And, sadly, you might remember reading her obituary in the paper back in the Summer of ‘13, which feels, I swear, somehow both jus the other day and a million years ago at the same time.
Samantha was in a car wreck, multiple injuries including head trauma, lifesupport, family decisions needing to be made. Any situation like this is always tragic, especially when it’s a young person.
I knew Samantha. Back in my school-teaching days, she was a student at Marion High School and president of SADD, Students Against Destructive Decisions. That meant that in addition to her regular school studies, she spent a good deal of extracurricular time promoting the idea that her classmates should shy away from smoking, drinking, using drugs and any number of other potentially dangerous activities.
As is often the case, after she graduated in 2007, I pretty much lost track of her for a few years. I honestly don’t know what she had been up to since then.
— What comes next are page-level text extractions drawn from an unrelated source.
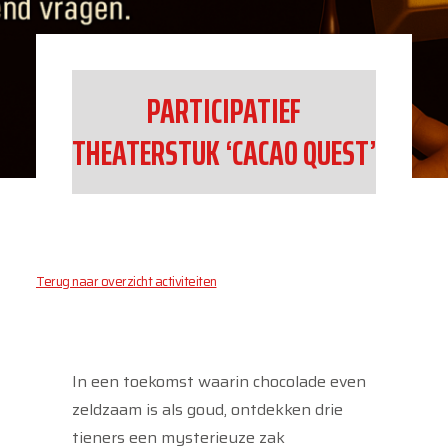
PARTICIPATIEF
THEATERSTUK ‘CACAO QUEST’
Terug naar overzicht activiteiten
In een toekomst waarin chocolade even
zeldzaam is als goud, ontdekken drie
tieners een mysterieuze zak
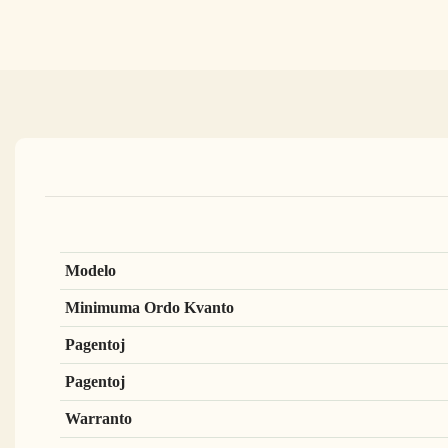
Modelo
Minimuma Ordo Kvanto
Pagentoj
Pagentoj
Warranto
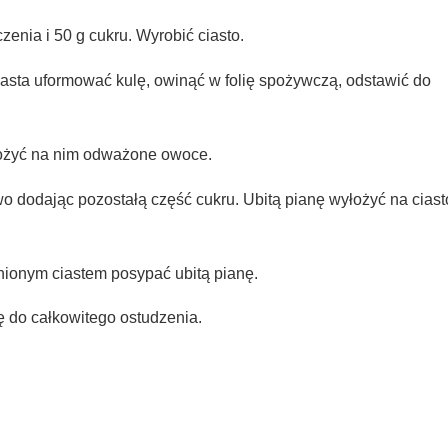
zenia i 50 g cukru. Wyrobić ciasto.
ciasta uformować kulę, owinąć w folię spożywczą, odstawić do
ułożyć na nim odważone owoce.
wo dodając pozostałą część cukru. Ubitą pianę wyłożyć na ciast
bnionym ciastem posypać ubitą pianę.
ę do całkowitego ostudzenia.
An obituary only gives you so much information and other than some perfunctory “How have you been?”
conversation while exchanging money for fast food treats at Sonic, we didn’t really have a whole lot to say to each other. But that was not the case on Facebook, where her family and friends just inundated her “wall” with messages of love and sadness and well-wishing and anything else that helped them vent frustration and express their feelings for Samantha. She died on July 5, 2013.
She was 24.
The reminder of the anniversary of her death led me to wonder about something. What happens on Facebook when someone dies? I have had a few Facebook friends pass away, but I never really considered their social media presence and what happens to it after that.
Does the page stay up?
If so, how long?
Whose responsibility is it to see that it is either taken down or maintained?
It was a bit of a morbid task, but I checked and Samantha’s page is no longer up. So, I tried another, more recently departed Facebook friend, Frank Martin. His page is still up.
In fact, the last few posts are fond rememberances of the world’s biggest Blue Devils fan from those who marked his passing. Maybe that’s what should happen to those Facebook profiles?
Leave them up as a chronicle of a person’s last days and their passing.
There are worse things that could happen.